Demnach versorgten amerikanische und britische Geheimdienste den August über ihre ukrainischen Partner mit immer detaillierteren Informationen über Positionen, Stärke und Schwachstellen der russischen Streitkräfte.

Schnell wurde dabei deutlich, dass die Reihen der russischen Truppen im Nordosten besonders stark ausgedünnt waren, was wohl auch daran lag, dass Kiew wiederholt öffentlichkeitswirksam kommunizierte, dass man im Süden angreifen werde. Erinnert sei dabei an die Reaktion deutscher Militärexperten wie Ex-General Roland Kather, der bereits früh Zweifel am Zustandekommen einer Offensive hegte.

Ukrainische Großangriff am 6. September

Tatsächlich zog Russland Truppen im Süden zusammen. was bedeutete, dass es Moskau im Falle eines Angriffs schwerfallen würde, schnell genug Soldaten und Kriegsgerät zurück in den Raum Charkiw im Nordosten zu schaffen. Bereits Ende August begann das ukrainische Militär auch mit dem Beschuss russischer Stellungen im Süden, was für Moskau einer Bestätigung gleichkommen musste, dass da der Hauptstoß geführt werde.

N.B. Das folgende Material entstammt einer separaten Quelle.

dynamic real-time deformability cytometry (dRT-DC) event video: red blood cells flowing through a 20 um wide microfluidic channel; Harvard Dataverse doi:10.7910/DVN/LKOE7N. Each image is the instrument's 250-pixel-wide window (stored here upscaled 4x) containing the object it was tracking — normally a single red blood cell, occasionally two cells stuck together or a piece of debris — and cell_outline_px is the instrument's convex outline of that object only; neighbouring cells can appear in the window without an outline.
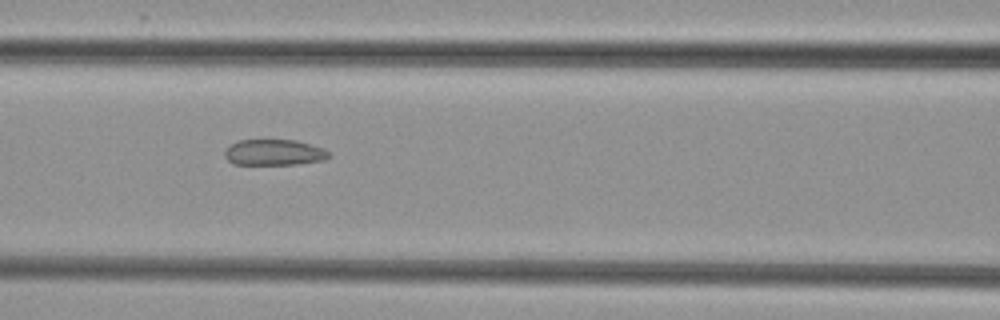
{"species": "common noctule bat (a hibernating species)", "species_latin": "Nyctalus noctula", "temperature_condition": "cold", "stored_images_in_passage": 10, "camera_frame_rate_fps": 3000, "um_per_image_px": 0.085, "animal": {"sex": "female", "body_mass_g": 29.2, "forearm_length_mm": 56.3}, "frame": {"image": 1, "passage_image": 7, "time_ms": 7.667, "image_size_px": [1000, 320], "cell_outline_px": [[332, 156], [324, 160], [300, 164], [232, 164], [224, 156], [224, 152], [232, 144], [240, 140], [296, 140], [324, 148]], "centroid_in_image_um": [23.33, 12.96], "position_along_channel_um": 143.3, "area_um2": 15.72}}
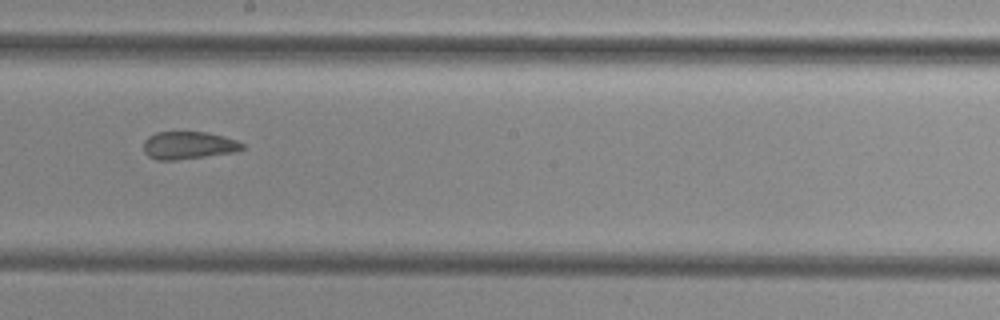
{"frame": {"image": 2, "passage_image": 9, "time_ms": 10.0, "image_size_px": [1000, 320], "cell_outline_px": [[244, 148], [240, 152], [176, 160], [156, 160], [148, 156], [144, 152], [144, 140], [148, 136], [156, 132], [208, 132], [224, 136], [236, 140], [244, 144]], "centroid_in_image_um": [16.05, 12.36], "position_along_channel_um": 232.2, "area_um2": 16.18}}
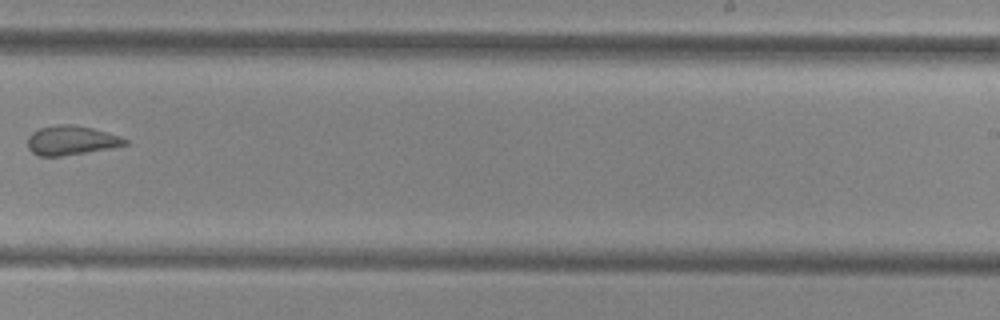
{"frame": {"image": 3, "passage_image": 10, "time_ms": 11.333, "image_size_px": [1000, 320], "cell_outline_px": [[128, 144], [112, 148], [60, 156], [40, 156], [32, 152], [28, 148], [28, 136], [32, 132], [40, 128], [56, 124], [68, 124], [92, 128], [108, 132], [120, 136], [128, 140]], "centroid_in_image_um": [6.06, 11.93], "position_along_channel_um": 282.9, "area_um2": 16.59}}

Laut „Spiegel“ war das für britische, amerikanische und ukrainische Strategen die Bestätigung dafür, dass der Plan funktionieren könnte. Obwohl in russischen Telegram-Gruppen seit Monaten vor einem ukrainischen Truppenaufmarsch bei Charkiw gewarnt wurde, kam der große Schlag vom 6. September, einem Dienstag, für die Russen überraschend.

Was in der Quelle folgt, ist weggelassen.